6. Mix up all the ingredients in the bowl with a spoon. The consistency will likely be sticky and need extra sprinklings of potato flour in order to pick up and form a ball that can be rolled out. Try not to over-mix the mixture or put too much flour in, as this can make it crumbly and you may need to add a little more oil.
7. Sprinkle potato flour on the worktop surface and rolling pin before rolling out the mixture. When using the rolling pin, try to gently make sure there's flour underneath the pasta to stop it sticking to the surface. Once spread out fairly thin, then use the back-side of a normal cutlery knife to cut out lasagne sheet rectangle shapes that will fit neatly inside your baking tin.
8. Have your water boiling ready in a frying pan (and/or wok) then use a spatula to gently lift the pasta sheets into the water. You may get 1 to 2 sheets in the pan at a time, although make sure they don't stick together by using a knife to carefully keep them apart.
9. Boil (with occasional gentle stirring) for 3-4 minutes, then drain thoroughly before preparing your lasagne in the baking tin.
Method:
1. If you would like to make your own tomato base for the sauce (rather than using tinned plum tomatoes) then gently boil 3-6 large tomatoes in a pan of water for about 20 minutes. After around 10 minutes simmering, peel off (and discard) the tomato skins and mash the remaining tomatoes to make a thicker sauce mixture.

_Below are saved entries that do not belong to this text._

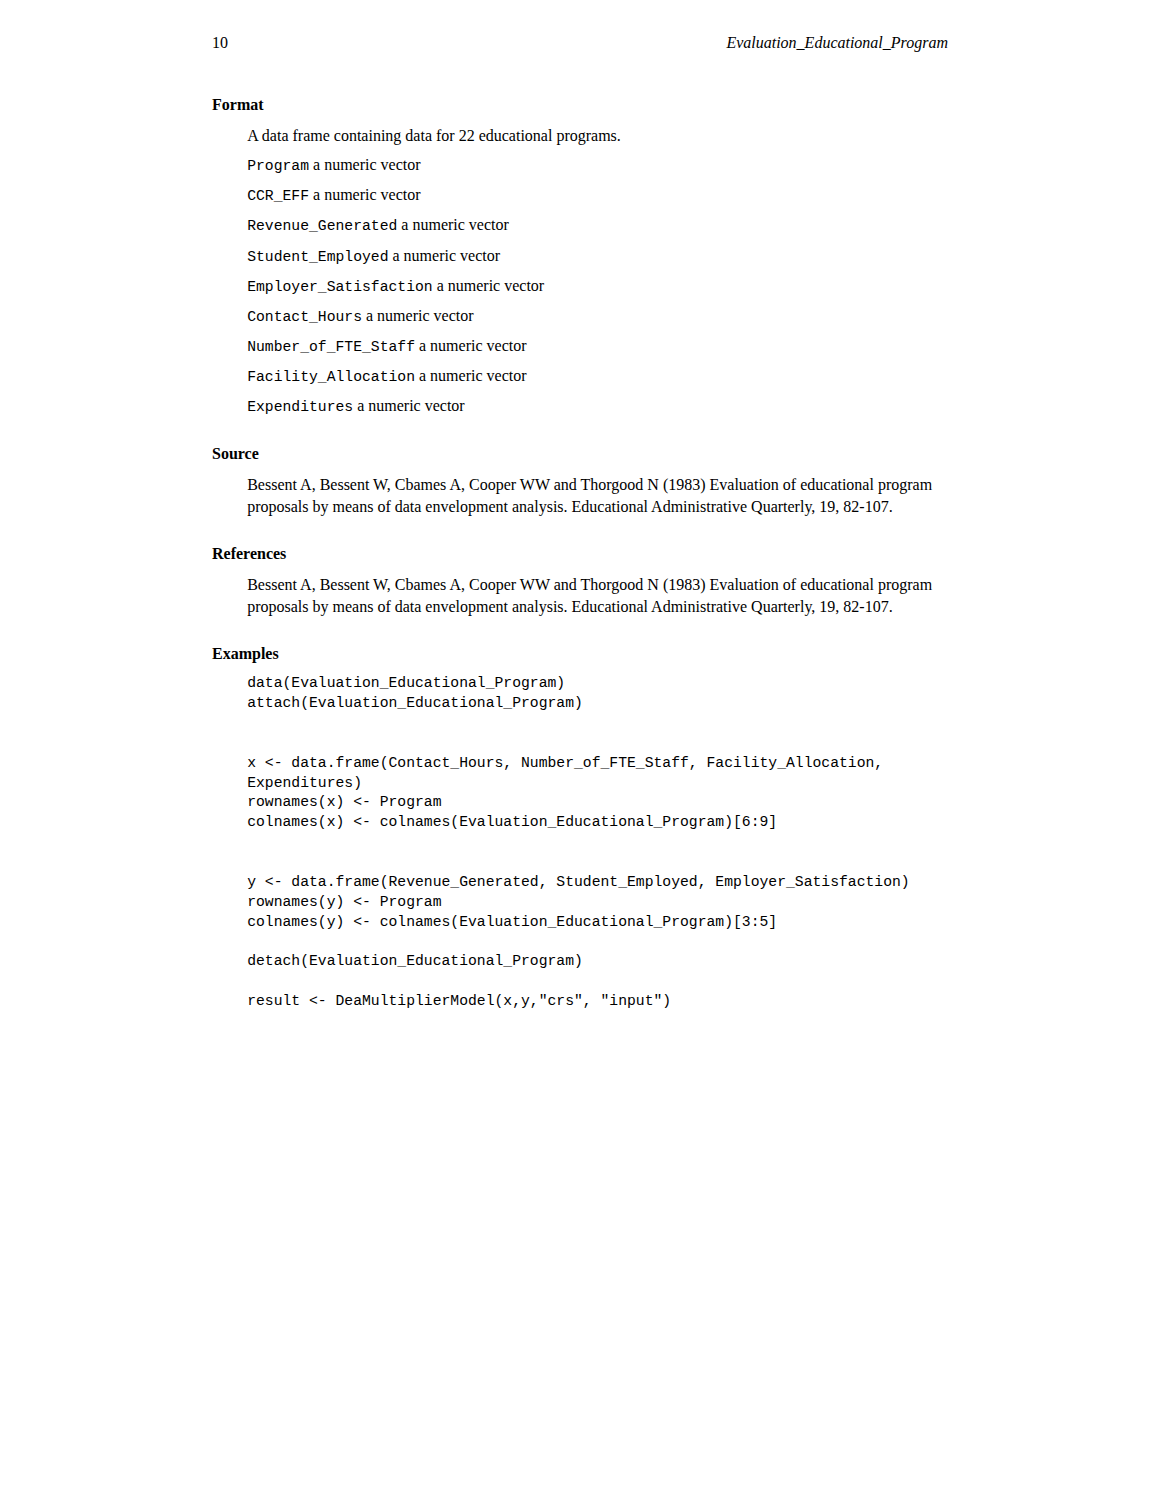10 Evaluation_Educational_Program
Format
A data frame containing data for 22 educational programs.
Program a numeric vector
CCR_EFF a numeric vector
Revenue_Generated a numeric vector
Student_Employed a numeric vector
Employer_Satisfaction a numeric vector
Contact_Hours a numeric vector
Number_of_FTE_Staff a numeric vector
Facility_Allocation a numeric vector
Expenditures a numeric vector
Source
Bessent A, Bessent W, Cbames A, Cooper WW and Thorgood N (1983) Evaluation of educational program proposals by means of data envelopment analysis. Educational Administrative Quarterly, 19, 82-107.
References
Bessent A, Bessent W, Cbames A, Cooper WW and Thorgood N (1983) Evaluation of educational program proposals by means of data envelopment analysis. Educational Administrative Quarterly, 19, 82-107.
Examples
data(Evaluation_Educational_Program)
attach(Evaluation_Educational_Program)


x <- data.frame(Contact_Hours, Number_of_FTE_Staff, Facility_Allocation, Expenditures)
rownames(x) <- Program
colnames(x) <- colnames(Evaluation_Educational_Program)[6:9]


y <- data.frame(Revenue_Generated, Student_Employed, Employer_Satisfaction)
rownames(y) <- Program
colnames(y) <- colnames(Evaluation_Educational_Program)[3:5]

detach(Evaluation_Educational_Program)

result <- DeaMultiplierModel(x,y,"crs", "input")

2. Fry some onions, garlic, mushrooms and red pepper in butter (or olive oil) in a separate pan.
3. Add the minced beef and season with salt and pepper.
4. Once the beef is cooked, add the fresh tomato base or tinned tomatoes, and season with tarragon and basil, and simmer until ready.
Method:
1. In a pan, melt about a tablespoon of butter.
2. As soon as the butter has melted, remove the pan from the heat and stir in about 1 tablespoon of potato flour. It will all soak up together.
3. Place the pan back on the heat and keep adding a good splash of milk and whisk together until the sauce thickens to the preferred consistency. This may take about 10-15 minutes.
4. Once ready, remove the sauce from the heat.
Method:
1. In a baking tin, add a few big spoonfuls of bolognaise to cover the bottom of the tin.
2. Add a lasagne sheet on top.
3. Add a few big spoonfuls of bechamel sauce on top to cover the lasagne sheet.
4. Add another lasagne sheet on top.
5. Repeat this process (you may have around 6 lasagne sheets).
6. Finally add bechamel sauce onto the top lasagne sheet.
7. Cover the bechamel sauce with grated mild cheddar cheese and sprinkle oregano on top.
8. Bake in a pre-heated oven for around 20 minutes or until the cheese is properly melted and crispy.
9. Eat and enjoy!
TOP TIPS: This meal goes really well with home-made potato wedges. Also if you make a double-batch, you can freeze one lasagne for a future easy-to-reheat yummy dinner!